Exercise: Search the entries below. Return every line that has "round" in it.

Information:
------------------------------------------------

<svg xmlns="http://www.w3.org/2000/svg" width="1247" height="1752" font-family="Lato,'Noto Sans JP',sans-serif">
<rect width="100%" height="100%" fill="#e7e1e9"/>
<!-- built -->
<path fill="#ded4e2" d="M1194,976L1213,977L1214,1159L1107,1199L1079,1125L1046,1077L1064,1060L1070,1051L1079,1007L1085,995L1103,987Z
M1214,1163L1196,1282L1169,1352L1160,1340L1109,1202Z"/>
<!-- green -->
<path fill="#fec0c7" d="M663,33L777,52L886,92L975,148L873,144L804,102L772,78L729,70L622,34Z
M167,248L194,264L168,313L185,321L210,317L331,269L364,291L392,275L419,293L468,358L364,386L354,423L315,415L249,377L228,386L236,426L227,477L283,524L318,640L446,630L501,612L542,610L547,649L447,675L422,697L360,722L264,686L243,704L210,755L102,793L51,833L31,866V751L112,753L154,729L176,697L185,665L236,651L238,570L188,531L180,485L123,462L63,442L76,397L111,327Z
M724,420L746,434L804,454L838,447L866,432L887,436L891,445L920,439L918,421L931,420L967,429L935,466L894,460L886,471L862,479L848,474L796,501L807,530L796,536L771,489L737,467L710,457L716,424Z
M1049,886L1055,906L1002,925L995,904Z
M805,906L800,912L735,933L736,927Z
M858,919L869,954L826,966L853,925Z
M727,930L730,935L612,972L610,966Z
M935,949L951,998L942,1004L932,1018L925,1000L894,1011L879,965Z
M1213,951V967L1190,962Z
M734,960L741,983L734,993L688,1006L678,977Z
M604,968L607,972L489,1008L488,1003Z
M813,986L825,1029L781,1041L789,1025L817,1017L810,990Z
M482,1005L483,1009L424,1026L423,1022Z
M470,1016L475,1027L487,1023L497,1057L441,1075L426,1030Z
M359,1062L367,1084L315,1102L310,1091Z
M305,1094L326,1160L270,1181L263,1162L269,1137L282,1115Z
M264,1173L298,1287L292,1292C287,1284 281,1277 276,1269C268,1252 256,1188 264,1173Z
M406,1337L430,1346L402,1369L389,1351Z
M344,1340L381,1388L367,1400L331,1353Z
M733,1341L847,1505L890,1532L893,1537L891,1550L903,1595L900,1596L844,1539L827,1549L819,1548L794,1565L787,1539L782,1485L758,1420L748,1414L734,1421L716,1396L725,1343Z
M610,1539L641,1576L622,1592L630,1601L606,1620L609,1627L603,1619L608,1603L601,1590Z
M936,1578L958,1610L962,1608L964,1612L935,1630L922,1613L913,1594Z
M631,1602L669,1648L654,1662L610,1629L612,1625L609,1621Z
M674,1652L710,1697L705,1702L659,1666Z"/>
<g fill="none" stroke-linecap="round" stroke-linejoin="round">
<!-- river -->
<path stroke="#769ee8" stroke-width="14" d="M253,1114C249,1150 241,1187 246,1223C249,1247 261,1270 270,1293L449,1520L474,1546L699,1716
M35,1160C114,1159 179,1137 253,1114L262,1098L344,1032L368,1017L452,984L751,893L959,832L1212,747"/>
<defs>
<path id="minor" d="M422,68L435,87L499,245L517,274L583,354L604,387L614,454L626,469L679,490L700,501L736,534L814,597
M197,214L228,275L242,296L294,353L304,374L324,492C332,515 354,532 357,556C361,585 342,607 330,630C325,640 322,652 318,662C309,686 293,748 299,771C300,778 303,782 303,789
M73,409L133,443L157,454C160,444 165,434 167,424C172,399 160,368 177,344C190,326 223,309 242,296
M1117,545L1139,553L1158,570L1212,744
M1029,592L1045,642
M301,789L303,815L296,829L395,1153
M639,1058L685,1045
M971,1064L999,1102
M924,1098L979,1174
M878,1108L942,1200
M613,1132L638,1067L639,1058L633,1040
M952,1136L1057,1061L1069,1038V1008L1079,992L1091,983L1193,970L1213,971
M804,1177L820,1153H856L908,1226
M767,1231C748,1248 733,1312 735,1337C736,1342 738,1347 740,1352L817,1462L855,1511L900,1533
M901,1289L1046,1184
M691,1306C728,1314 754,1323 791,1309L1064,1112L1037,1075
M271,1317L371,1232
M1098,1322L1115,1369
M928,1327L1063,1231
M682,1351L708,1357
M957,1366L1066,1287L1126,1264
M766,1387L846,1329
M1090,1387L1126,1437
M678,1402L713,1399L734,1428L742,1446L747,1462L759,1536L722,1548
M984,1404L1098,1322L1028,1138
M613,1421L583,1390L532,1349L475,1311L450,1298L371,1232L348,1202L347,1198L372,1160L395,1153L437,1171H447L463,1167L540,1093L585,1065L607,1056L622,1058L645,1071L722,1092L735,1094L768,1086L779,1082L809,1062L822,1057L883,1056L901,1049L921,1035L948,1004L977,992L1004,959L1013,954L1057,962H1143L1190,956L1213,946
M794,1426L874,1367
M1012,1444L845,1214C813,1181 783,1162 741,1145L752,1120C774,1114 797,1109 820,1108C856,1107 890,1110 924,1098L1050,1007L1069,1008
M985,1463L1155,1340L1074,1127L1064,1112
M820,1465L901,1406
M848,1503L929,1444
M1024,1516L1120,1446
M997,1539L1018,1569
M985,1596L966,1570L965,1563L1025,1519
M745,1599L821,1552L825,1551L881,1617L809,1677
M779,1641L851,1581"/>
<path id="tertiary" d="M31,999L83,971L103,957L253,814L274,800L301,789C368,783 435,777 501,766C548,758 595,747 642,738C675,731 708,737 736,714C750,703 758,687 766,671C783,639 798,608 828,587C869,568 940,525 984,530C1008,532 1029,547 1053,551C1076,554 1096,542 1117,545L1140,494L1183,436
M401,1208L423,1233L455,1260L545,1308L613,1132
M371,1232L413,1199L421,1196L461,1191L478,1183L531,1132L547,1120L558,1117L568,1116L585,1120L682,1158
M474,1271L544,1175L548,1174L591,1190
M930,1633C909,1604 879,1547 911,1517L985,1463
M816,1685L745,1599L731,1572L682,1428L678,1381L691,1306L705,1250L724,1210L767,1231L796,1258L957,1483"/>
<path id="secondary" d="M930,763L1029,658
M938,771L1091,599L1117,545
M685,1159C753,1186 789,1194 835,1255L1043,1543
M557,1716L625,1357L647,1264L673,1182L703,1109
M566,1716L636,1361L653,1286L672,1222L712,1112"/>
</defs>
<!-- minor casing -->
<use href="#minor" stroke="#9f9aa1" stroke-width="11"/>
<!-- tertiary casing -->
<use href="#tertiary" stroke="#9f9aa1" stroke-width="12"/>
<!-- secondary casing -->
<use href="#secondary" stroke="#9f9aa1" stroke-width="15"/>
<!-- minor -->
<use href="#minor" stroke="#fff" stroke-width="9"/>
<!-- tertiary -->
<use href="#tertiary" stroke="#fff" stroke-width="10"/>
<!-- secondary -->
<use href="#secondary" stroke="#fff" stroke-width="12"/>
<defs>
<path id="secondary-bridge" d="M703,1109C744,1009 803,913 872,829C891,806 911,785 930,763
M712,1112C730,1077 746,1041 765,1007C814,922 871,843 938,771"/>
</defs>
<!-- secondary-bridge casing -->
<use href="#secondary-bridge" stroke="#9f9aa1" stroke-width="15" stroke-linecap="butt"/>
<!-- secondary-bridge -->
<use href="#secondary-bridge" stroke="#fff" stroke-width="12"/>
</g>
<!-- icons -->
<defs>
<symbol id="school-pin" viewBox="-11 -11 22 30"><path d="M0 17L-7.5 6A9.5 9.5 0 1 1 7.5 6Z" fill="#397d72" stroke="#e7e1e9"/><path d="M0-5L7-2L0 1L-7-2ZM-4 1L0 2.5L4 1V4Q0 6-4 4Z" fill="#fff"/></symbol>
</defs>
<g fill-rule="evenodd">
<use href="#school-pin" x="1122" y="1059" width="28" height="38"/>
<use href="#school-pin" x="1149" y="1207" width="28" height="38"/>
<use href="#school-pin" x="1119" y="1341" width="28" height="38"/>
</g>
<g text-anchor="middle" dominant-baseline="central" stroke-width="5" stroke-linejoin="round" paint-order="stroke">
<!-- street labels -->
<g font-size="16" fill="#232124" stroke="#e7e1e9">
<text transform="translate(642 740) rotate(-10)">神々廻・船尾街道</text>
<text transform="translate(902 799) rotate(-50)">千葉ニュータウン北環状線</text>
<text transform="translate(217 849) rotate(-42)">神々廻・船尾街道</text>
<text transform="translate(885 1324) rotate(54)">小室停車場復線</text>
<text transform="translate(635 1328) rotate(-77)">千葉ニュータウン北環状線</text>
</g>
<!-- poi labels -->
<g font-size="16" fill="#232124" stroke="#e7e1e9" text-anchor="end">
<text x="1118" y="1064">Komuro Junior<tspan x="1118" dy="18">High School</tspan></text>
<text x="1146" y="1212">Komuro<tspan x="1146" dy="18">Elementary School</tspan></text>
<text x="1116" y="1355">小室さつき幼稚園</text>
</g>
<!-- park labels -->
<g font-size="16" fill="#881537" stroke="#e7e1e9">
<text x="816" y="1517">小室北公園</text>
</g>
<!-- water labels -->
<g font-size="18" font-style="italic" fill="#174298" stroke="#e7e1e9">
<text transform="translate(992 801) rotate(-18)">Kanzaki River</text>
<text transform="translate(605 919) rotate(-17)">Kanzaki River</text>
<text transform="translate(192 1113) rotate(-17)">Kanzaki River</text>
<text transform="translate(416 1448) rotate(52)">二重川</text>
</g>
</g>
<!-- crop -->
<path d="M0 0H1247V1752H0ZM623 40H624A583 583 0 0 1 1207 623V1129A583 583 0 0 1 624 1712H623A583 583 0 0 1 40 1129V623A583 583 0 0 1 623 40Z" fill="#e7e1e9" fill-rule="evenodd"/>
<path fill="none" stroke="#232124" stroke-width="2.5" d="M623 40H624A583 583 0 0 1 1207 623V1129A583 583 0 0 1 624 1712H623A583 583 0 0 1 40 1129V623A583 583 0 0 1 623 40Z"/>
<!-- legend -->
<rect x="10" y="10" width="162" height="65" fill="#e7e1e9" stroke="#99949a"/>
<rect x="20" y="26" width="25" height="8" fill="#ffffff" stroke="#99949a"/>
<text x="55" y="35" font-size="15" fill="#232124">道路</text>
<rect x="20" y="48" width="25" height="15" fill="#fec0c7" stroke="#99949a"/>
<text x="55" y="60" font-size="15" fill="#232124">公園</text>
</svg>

------------------------------------------------

Exercise response:
<g fill="none" stroke-linecap="round" stroke-linejoin="round">
<g text-anchor="middle" dominant-baseline="central" stroke-width="5" stroke-linejoin="round" paint-order="stroke">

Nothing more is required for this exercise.